Wednesday, February 8, 2012

John and Diane walking downtown Hopkins - really!

February 2-4, 2012

NOTE: Since I changed the blog format to dynamic views, be sure to double-click on the image or verbiage to get the full story. You can also change the views yourself to the others that are available.


After a hearty breakfast of eggs, bacon and toast, we left Tranquility Lodge for Hopkins, a small Garifuna beach town one and a half hours north (we had briefly stopped there on our way south).  

After going to the hotel we had reservations at (and finding out that they had switched our accommodations from a large, upper floor, double suite ocean view place to a depressingly small set of rooms with a pool view), we bailed and found a far superior hotel right on the ocean for half the price! We were thrilled.

View from the upper deck of hotel room

Since the weather wasn't cooperating, set our sights on rum drinks and food. We had dinner at an authentic Garifuna restaurant. Our host, Stanley, told us about locally made bitters and asked if we wanted to a sample. Being wine makers, we were very curious. After having the tasty and authentic Garifuna cuisine, Stanley brought us a small plastic bottle of the bitters.

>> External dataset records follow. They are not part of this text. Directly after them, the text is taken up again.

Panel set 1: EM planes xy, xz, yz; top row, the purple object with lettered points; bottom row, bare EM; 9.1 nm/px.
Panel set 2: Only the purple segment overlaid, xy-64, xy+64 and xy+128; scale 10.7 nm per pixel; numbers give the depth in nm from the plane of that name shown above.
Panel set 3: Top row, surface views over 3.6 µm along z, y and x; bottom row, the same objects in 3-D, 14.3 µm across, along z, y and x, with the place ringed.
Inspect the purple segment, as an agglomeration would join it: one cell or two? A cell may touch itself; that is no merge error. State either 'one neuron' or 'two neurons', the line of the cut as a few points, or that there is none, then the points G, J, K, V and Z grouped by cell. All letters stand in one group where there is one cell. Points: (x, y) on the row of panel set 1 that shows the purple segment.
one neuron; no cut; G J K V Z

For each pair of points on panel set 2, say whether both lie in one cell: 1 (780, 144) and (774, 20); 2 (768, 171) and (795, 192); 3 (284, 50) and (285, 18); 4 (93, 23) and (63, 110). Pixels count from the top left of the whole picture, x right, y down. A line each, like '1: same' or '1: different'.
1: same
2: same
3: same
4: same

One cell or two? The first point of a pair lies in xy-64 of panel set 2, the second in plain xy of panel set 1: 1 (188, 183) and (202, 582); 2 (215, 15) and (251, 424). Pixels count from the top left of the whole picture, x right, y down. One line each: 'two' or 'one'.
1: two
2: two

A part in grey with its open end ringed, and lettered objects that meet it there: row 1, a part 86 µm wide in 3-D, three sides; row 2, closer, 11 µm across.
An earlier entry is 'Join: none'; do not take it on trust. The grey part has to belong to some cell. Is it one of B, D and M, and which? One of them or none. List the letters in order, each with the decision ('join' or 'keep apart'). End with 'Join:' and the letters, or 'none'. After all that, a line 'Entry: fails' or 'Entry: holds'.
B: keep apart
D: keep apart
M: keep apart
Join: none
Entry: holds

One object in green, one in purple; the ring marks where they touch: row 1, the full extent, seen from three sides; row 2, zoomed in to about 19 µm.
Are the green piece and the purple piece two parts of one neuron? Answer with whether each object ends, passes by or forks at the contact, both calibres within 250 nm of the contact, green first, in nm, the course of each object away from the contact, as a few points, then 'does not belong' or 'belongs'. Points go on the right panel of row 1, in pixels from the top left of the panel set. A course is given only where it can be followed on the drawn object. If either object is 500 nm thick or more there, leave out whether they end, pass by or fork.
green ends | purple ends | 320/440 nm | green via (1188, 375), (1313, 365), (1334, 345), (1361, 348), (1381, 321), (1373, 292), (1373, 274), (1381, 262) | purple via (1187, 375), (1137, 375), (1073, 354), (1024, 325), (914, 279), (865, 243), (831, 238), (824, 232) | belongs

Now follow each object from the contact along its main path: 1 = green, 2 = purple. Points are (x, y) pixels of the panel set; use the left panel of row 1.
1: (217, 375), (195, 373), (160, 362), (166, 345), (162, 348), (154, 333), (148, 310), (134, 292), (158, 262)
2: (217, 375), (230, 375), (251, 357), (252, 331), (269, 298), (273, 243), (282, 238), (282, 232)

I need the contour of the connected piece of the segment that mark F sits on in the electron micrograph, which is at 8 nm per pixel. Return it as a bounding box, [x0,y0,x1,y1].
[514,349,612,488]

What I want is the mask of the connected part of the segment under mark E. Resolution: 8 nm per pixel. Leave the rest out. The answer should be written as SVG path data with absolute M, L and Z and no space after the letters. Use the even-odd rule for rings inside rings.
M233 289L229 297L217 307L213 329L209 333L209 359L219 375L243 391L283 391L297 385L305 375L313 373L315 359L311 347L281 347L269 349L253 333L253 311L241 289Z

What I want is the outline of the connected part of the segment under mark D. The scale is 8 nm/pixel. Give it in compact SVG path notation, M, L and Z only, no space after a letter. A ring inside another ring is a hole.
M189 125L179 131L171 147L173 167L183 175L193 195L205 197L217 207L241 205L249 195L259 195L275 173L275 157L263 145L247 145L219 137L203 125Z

It tasted earthy and herbaceous and definitely definitely contained copious amounts of alcohol. Stanley told us if we were interested we could find out more about the bitter from the guy who made it - he lived in town.

Miss Bertie's Library in Hopkins

The next day we stopped by the store that Stanley had told us of and looked for a tall black fellow - he's the one that purportedly made the potion. We spotted our man and asked if he was the one who made the bitters. He nodded. At first he didn't seem interested in talking. But soon he warmed to us and began telling us how it was made. It was definitely not the typical bitters we know as the ingredient in making drinks such as a Manhattan. The main ingredient of this bitters was derived from the root of a plant found deep in the jungle. The root is ground into a powder which is then used to prepare a strong herbal tea. 

The final step in making the bitters is to add alcohol. Rum, gin, vodka or brandy is added to the tea to make the elixir potent - perhaps 30-35% alcohol. Our conclusion was that it would make a poor substitute for what we know as bitters. I'm pretty sure one wouldn't want to add this to a Manhattan. But, we did find out that one of its main uses was to make a man strong (a.k.a. a cure for erectile dysfunction). Apparently, it’s the generic jungle version of Viagra. Love potion number nine!!!

The following day we walked around town and met an American woman  who had come to check out Hopkins ten years ago and decided to stay and create a bakery (we can attest to her baking skills). Later that evening we had a superb dinner at Chef Rob’s (a Dutch chef who I chatted with in Dutch for a few minutes).

An exquisite dinner at Chef Rob's

The baker showing off her freshly baked muffins.

If it hadn't been for the rough and windy weather, Hopkins would have been a really superb experience. As it was, we left with a favorable impression of the small town, but we wished we could have had a few hours at the pool or on the beach with some sun.

Don't you love the color scheme?

The following day we headed north towards Belize City, to turn in our rental car and get on the water taxi to La Isla Bonita (a.k.a. San Pedro, Ambergris).